_WRITTEN TASK:_ Rewrite the listing below with each instance of "Startseite" changed to "Home" and every other line left untouched. Leave the pictures out.

_RECORDS PROVIDED:_
+--
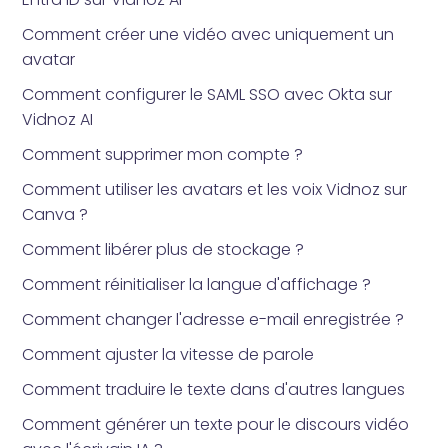
Comment créer une vidéo avec uniquement un
avatar
Comment configurer le SAML SSO avec Okta sur
Vidnoz AI
Comment supprimer mon compte ?
Comment utiliser les avatars et les voix Vidnoz sur
Canva ?
Comment libérer plus de stockage ?
Comment réinitialiser la langue d'affichage ?
Comment changer l'adresse e-mail enregistrée ?
Comment ajuster la vitesse de parole
Comment traduire le texte dans d'autres langues
Comment générer un texte pour le discours vidéo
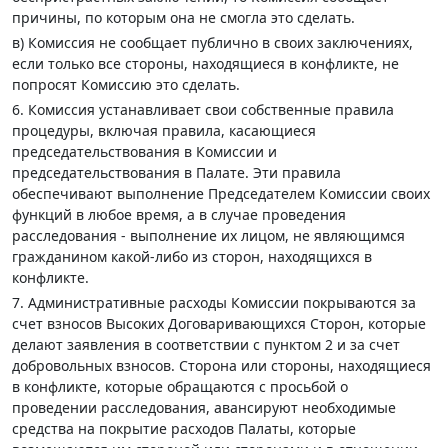
причины, по которым она не смогла это сделать.
в) Комиссия не сообщает публично в своих заключениях,
если только все стороны, находящиеся в конфликте, не
попросят Комиссию это сделать.
6. Комиссия устанавливает свои собственные правила
процедуры, включая правила, касающиеся
председательствования в Комиссии и
председательствования в Палате. Эти правила
обеспечивают выполнение Председателем Комиссии своих
функций в любое время, а в случае проведения
расследования - выполнение их лицом, не являющимся
гражданином какой-либо из сторон, находящихся в
конфликте.
7. Административные расходы Комиссии покрываются за
счет взносов Высоких Договаривающихся Сторон, которые
делают заявления в соответствии с пунктом 2 и за счет
добровольных взносов. Сторона или стороны, находящиеся
в конфликте, которые обращаются с просьбой о
проведении расследования, авансируют необходимые
средства на покрытие расходов Палаты, которые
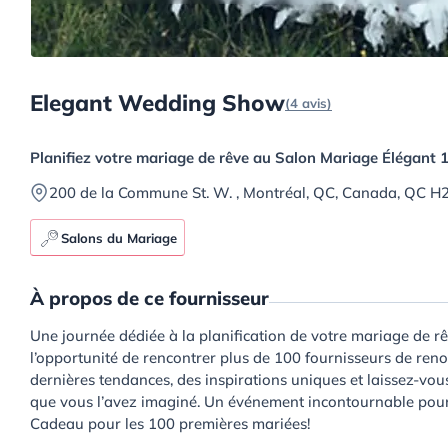
Elegant Wedding Show
(4 avis)
Planifiez votre mariage de rêve au Salon Mariage Élégant 
200 de la Commune St. W. , Montréal, QC, Canada, QC H
Salons du Mariage
À propos de ce fournisseur
Une journée dédiée à la planification de votre mariage de 
l’opportunité de rencontrer plus de 100 fournisseurs de reno
dernières tendances, des inspirations uniques et laissez-vou
que vous l’avez imaginé. Un événement incontournable pour 
Cadeau pour les 100 premières mariées!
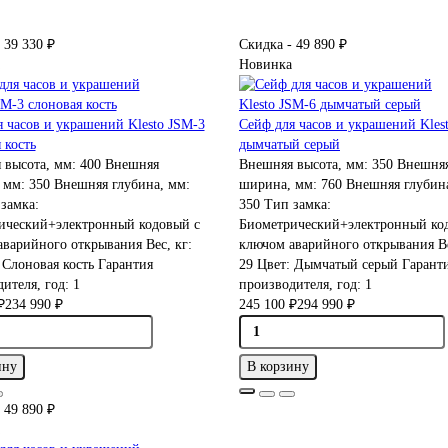
 39 330 ₽
Скидка - 49 890 ₽
Новинка
 часов и украшений Klesto JSM-3
Сейф для часов и украшений Kles
 кость
дымчатый серый
 высота, мм:
400
Внешняя
Внешняя высота, мм:
350
Внешня
 мм:
350
Внешняя глубина, мм:
ширина, мм:
760
Внешняя глубина
замка:
350
Тип замка:
ический+электронный кодовый с
Биометрический+электронный ко
аварийного открывания
Вес, кг:
ключом аварийного открывания
Ве
:
Слоновая кость
Гарантия
29
Цвет:
Дымчатый серый
Гарант
ителя, год:
1
производителя, год:
1
₽
234 990 ₽
245 100 ₽
294 990 ₽
ину
В корзину
 49 890 ₽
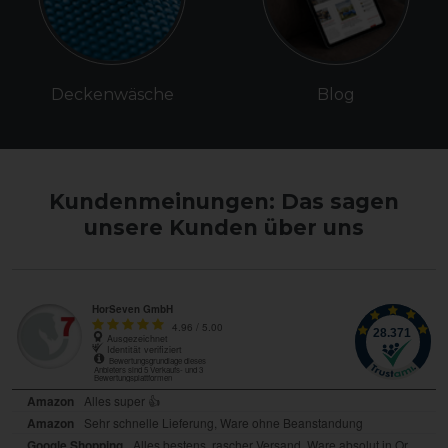
Deckenwäsche
Blog
Kundenmeinungen: Das sagen
unsere Kunden über uns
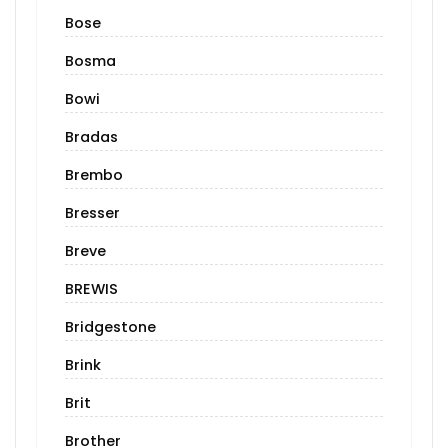
Bose
Bosma
Bowi
Bradas
Brembo
Bresser
Breve
BREWIS
Bridgestone
Brink
Brit
Brother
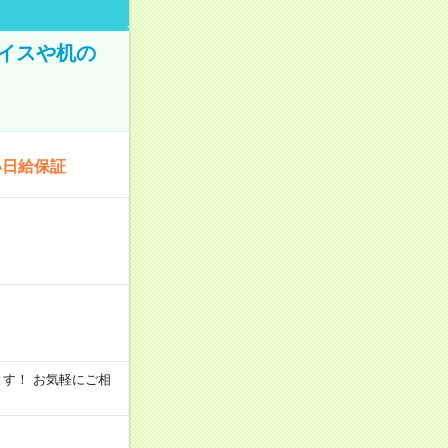
イスや机の
い日給保証
います！ お気軽にご相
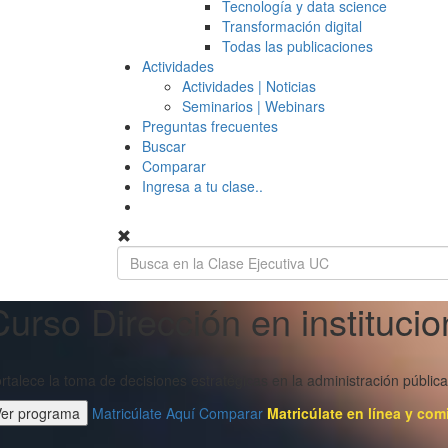
Tecnología y data science
Transformación digital
Todas las publicaciones
Actividades
Actividades | Noticias
Seminarios | Webinars
Preguntas frecuentes
Buscar
Comparar
Ingresa a tu clase..
Curso Dirección en institucio
rtalece la toma de decisiones estratégicas en la administración pública
Ver programa
Matricúlate Aquí
Comparar
Matricúlate en línea y com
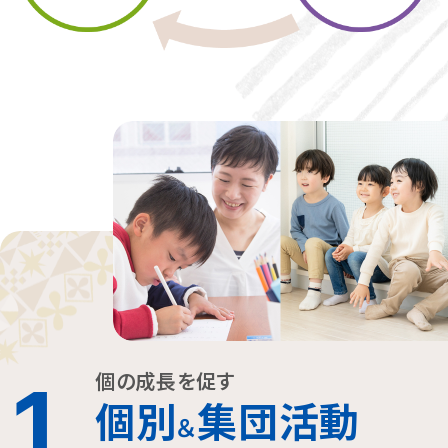
個の成長を促す
1
個別
集団活動
＆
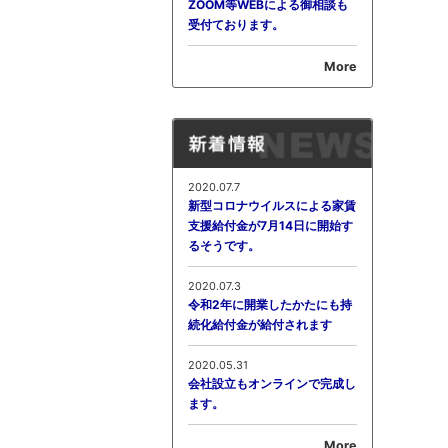
ZOOM等WEBによる御相談も
受付ております。
More
2020.07.7
新型コロナウイルスによる家賃
支援給付金が7月14日に開始す
るそうです。
2020.07.3
令和2年に開業したかたにも持
続化給付金が給付されます
2020.05.31
会社設立もオンラインで完成し
ます。
More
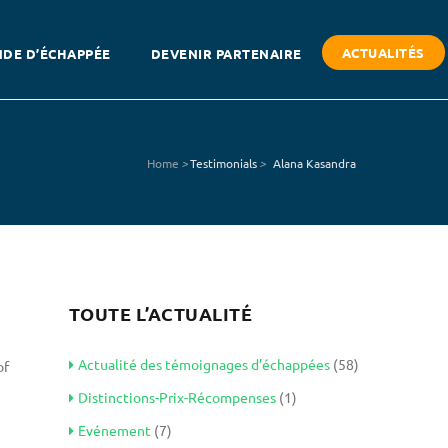
ACTUALITÉS
DE D’ÉCHAPPÉE
DEVENIR PARTENAIRE
Home
>
Testimonials
>
Alana Kasandra
TOUTE L’ACTUALITÉ
Actualité des témoignages d’échappées
(58)
of
Distinctions-Prix-Récompenses
(1)
Evénement
(7)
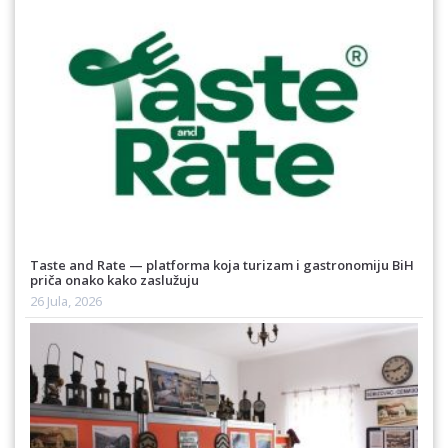
Taste and Rate — platforma koja turizam i gastronomiju BiH
priča onako kako zaslužuju
26 Jula, 2026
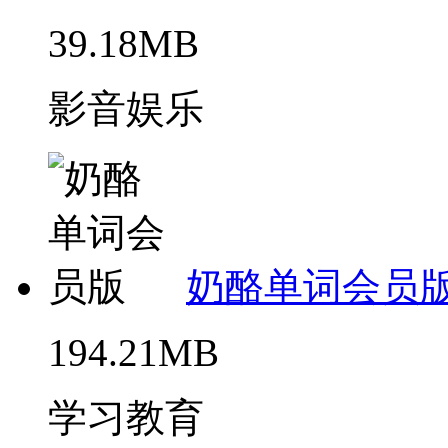
39.18MB
影音娱乐
奶酪单词会员
194.21MB
学习教育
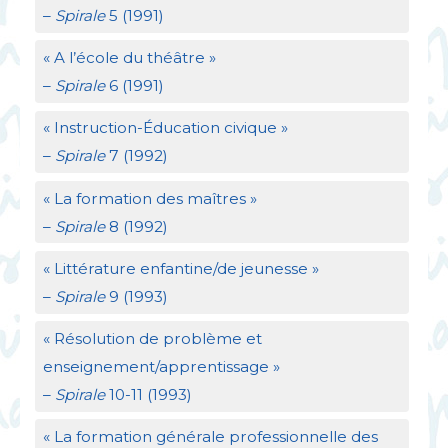
–
Spirale
5 (1991)
«
A l’école du théâtre
»
–
Spirale
6 (1991)
«
Instruction-Éducation civique
»
–
Spirale
7 (1992)
«
La formation des maîtres
»
–
Spirale
8 (1992)
«
Littérature enfantine/de jeunesse
»
–
Spirale
9 (1993)
«
Résolution de problème et
enseignement/apprentissage
»
–
Spirale
10-11 (1993)
«
La formation générale professionnelle des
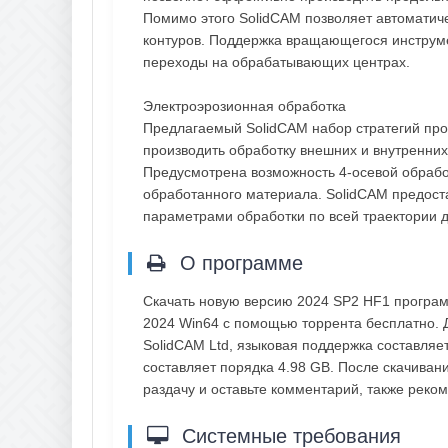
Помимо этого SolidCAM позволяет автоматич
контуров. Поддержка вращающегося инструм
переходы на обрабатывающих центрах.
Электроэрозионная обработка
Предлагаемый SolidCAM набор стратегий про
производить обработку внешних и внутренни
Предусмотрена возможность 4-осевой обраб
обработанного материала. SolidCAM предост
параметрами обработки по всей траектории 
О программе
Скачать новую версию 2024 SP2 HF1 программ
2024 Win64 с помощью торрента бесплатно. 
SolidCAM Ltd, языковая поддержка составляе
составляет порядка 4.98 GB. После скачивани
раздачу и оставьте комментарий, также рек
Системные требования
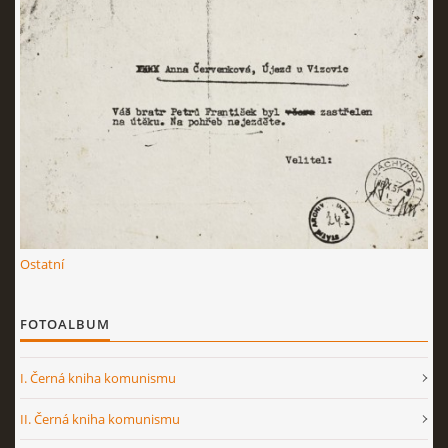
Ostatní
FOTOALBUM
I. Černá kniha komunismu
II. Černá kniha komunismu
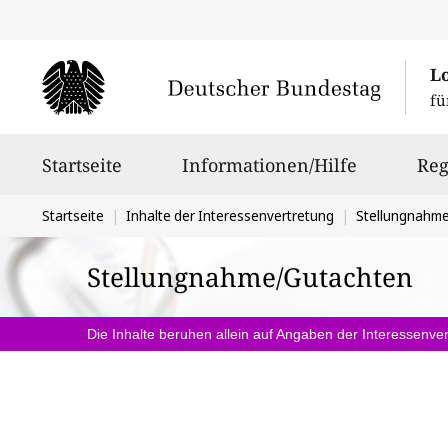
L
fü
Hauptnavigation
Startseite
Informationen/Hilfe
Reg
Sie
Startseite
Inhalte der Interessenvertretung
Stellungnahm
befinden
Stellungnahme/Gutachten
sich
hier:
Die Inhalte beruhen allein auf Angaben der Interessenver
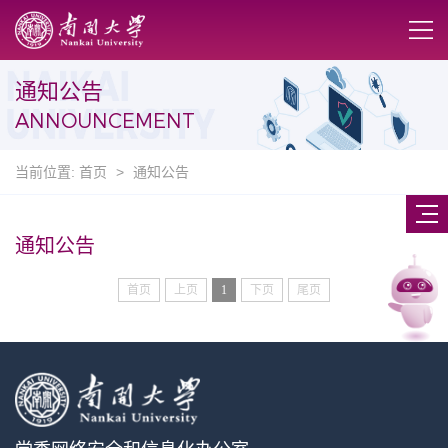
通知公告
ANNOUNCEMENT
当前位置:
首页
>
通知公告
通知公告
首页
上页
1
下页
尾页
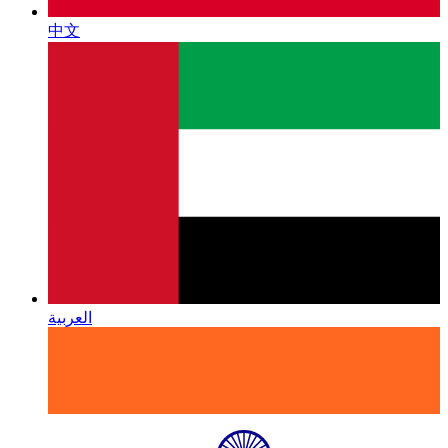
中文
العربية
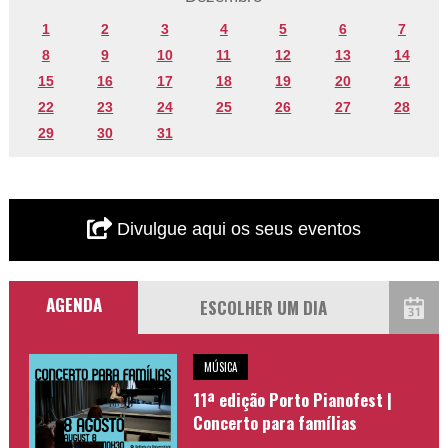
1
2
3
4
5
6
7
8
9
10
11
12
13
14
15
16
17
18
19
20
21
22
23
24
25
26
27
28
29
30
31
Divulgue aqui os seus eventos
AGENDA
MÚSICA
11ª edição Porto Pianofest |
Concerto para famílias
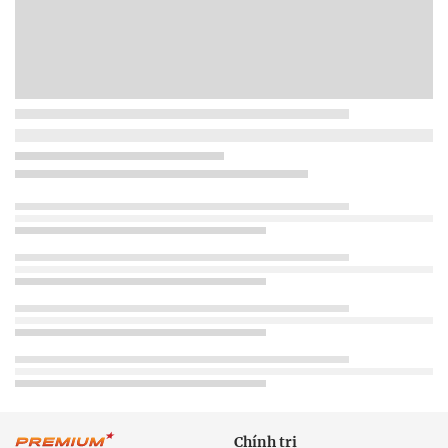
Chính trị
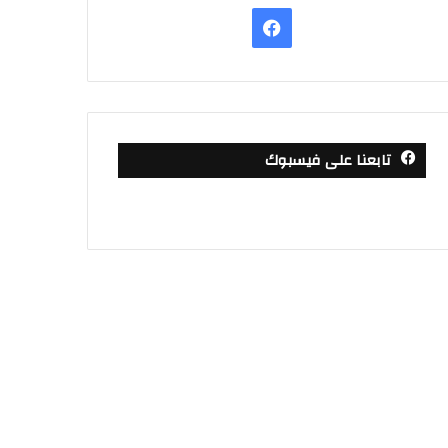
فيسبوك
تابعنا على فيسبوك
+--
_ANSWER SPACE:_
Comment créer une vidéo avec uniquement un
avatar
Comment configurer le SAML SSO avec Okta sur
Vidnoz AI
Comment supprimer mon compte ?
Comment utiliser les avatars et les voix Vidnoz sur
Canva ?
Comment libérer plus de stockage ?
Comment réinitialiser la langue d'affichage ?
Comment changer l'adresse e-mail enregistrée ?
Comment ajuster la vitesse de parole
Comment traduire le texte dans d'autres langues
Comment générer un texte pour le discours vidéo
причины, по которым она не смогла это сделать.
в) Комиссия не сообщает публично в своих заключениях,
если только все стороны, находящиеся в конфликте, не
попросят Комиссию это сделать.
6. Комиссия устанавливает свои собственные правила
процедуры, включая правила, касающиеся
председательствования в Комиссии и
председательствования в Палате. Эти правила
обеспечивают выполнение Председателем Комиссии своих
функций в любое время, а в случае проведения
расследования - выполнение их лицом, не являющимся
гражданином какой-либо из сторон, находящихся в
конфликте.
7. Административные расходы Комиссии покрываются за
счет взносов Высоких Договаривающихся Сторон, которые
делают заявления в соответствии с пунктом 2 и за счет
добровольных взносов. Сторона или стороны, находящиеся
в конфликте, которые обращаются с просьбой о
проведении расследования, авансируют необходимые
средства на покрытие расходов Палаты, которые
Elegant Wedding Show
(4 avis)
Planifiez votre mariage de rêve au Salon Mariage Élégant 
200 de la Commune St. W. , Montréal, QC, Canada, QC H
Salons du Mariage
À propos de ce fournisseur
Une journée dédiée à la planification de votre mariage de 
l’opportunité de rencontrer plus de 100 fournisseurs de reno
dernières tendances, des inspirations uniques et laissez-vou
que vous l’avez imaginé. Un événement incontournable pour 
Cadeau pour les 100 premières mariées!
 39 330 ₽
Скидка - 49 890 ₽
Новинка
 часов и украшений Klesto JSM-3
Сейф для часов и украшений Kles
 кость
дымчатый серый
 высота, мм:
400
Внешняя
Внешняя высота, мм:
350
Внешня
 мм:
350
Внешняя глубина, мм:
ширина, мм:
760
Внешняя глубина
замка:
350
Тип замка:
ический+электронный кодовый с
Биометрический+электронный ко
аварийного открывания
Вес, кг:
ключом аварийного открывания
Ве
:
Слоновая кость
Гарантия
29
Цвет:
Дымчатый серый
Гарант
ителя, год:
1
производителя, год:
1
₽
234 990 ₽
245 100 ₽
294 990 ₽
ину
В корзину
 49 890 ₽
Deckenwäsche
Blog
Kundenmeinungen: Das sagen
unsere Kunden über uns
Bose
Bosma
Bowi
Bradas
Brembo
Bresser
Breve
BREWIS
Bridgestone
Brink
Brit
Brother
イスや机の
い日給保証
います！ お気軽にご相
Tecnología y data science
Transformación digital
Todas las publicaciones
Actividades
Actividades | Noticias
Seminarios | Webinars
Preguntas frecuentes
Buscar
Comparar
Ingresa a tu clase..
Curso Dirección en institucio
rtalece la toma de decisiones estratégicas en la administración pública
Ver programa
Matricúlate Aquí
Comparar
Matricúlate en línea y com
個の成長を促す
1
個別
集団活動
＆
ZOOM等WEBによる御相談も
受付ております。
More
2020.07.7
新型コロナウイルスによる家賃
支援給付金が7月14日に開始す
るそうです。
2020.07.3
令和2年に開業したかたにも持
続化給付金が給付されます
2020.05.31
会社設立もオンラインで完成し
ます。
More
ACTUALITÉS
DE D’ÉCHAPPÉE
DEVENIR PARTENAIRE
Home
>
Testimonials
>
Alana Kasandra
TOUTE L’ACTUALITÉ
Actualité des témoignages d’échappées
(58)
of
Distinctions-Prix-Récompenses
(1)
Evénement
(7)
Taste and Rate — platforma koja turizam i gastronomiju BiH
priča onako kako zaslužuju
26 Jula, 2026
39.18MB
影音娱乐
奶酪单词会员
194.21MB
学习教育
–
Spirale
5 (1991)
«
A l’école du théâtre
»
–
Spirale
6 (1991)
«
Instruction-Éducation civique
»
–
Spirale
7 (1992)
«
La formation des maîtres
»
–
Spirale
8 (1992)
«
Littérature enfantine/de jeunesse
»
–
Spirale
9 (1993)
«
Résolution de problème et
enseignement/apprentissage
»
–
Spirale
10-11 (1993)
«
La formation générale professionnelle des
Помимо этого SolidCAM позволяет автоматич
контуров. Поддержка вращающегося инструм
переходы на обрабатывающих центрах.
Электроэрозионная обработка
Предлагаемый SolidCAM набор стратегий про
производить обработку внешних и внутренни
Предусмотрена возможность 4-осевой обраб
обработанного материала. SolidCAM предост
параметрами обработки по всей траектории 
О программе
Скачать новую версию 2024 SP2 HF1 программ
2024 Win64 с помощью торрента бесплатно. 
SolidCAM Ltd, языковая поддержка составляе
составляет порядка 4.98 GB. После скачивани
раздачу и оставьте комментарий, также рек
Системные требования
Ostatní
FOTOALBUM
I. Černá kniha komunismu
II. Černá kniha komunismu
L
fü
Hauptnavigation
Home
Informationen/Hilfe
Reg
Sie
Home
Inhalte der Interessenvertretung
Stellungnahm
befinden
Stellungnahme/Gutachten
sich
hier:
Die Inhalte beruhen allein auf Angaben der Interessenver
通知公告
ANNOUNCEMENT
当前位置:
首页
>
通知公告
通知公告
首页
上页
1
下页
尾页
中文
العربية
1
2
3
4
5
6
7
8
9
10
11
12
13
14
15
16
17
18
19
20
21
22
23
24
25
26
27
28
29
30
31
Divulgue aqui os seus eventos
AGENDA
MÚSICA
11ª edição Porto Pianofest |
Concerto para famílias
Chính trị
فيسبوك
تابعنا على فيسبوك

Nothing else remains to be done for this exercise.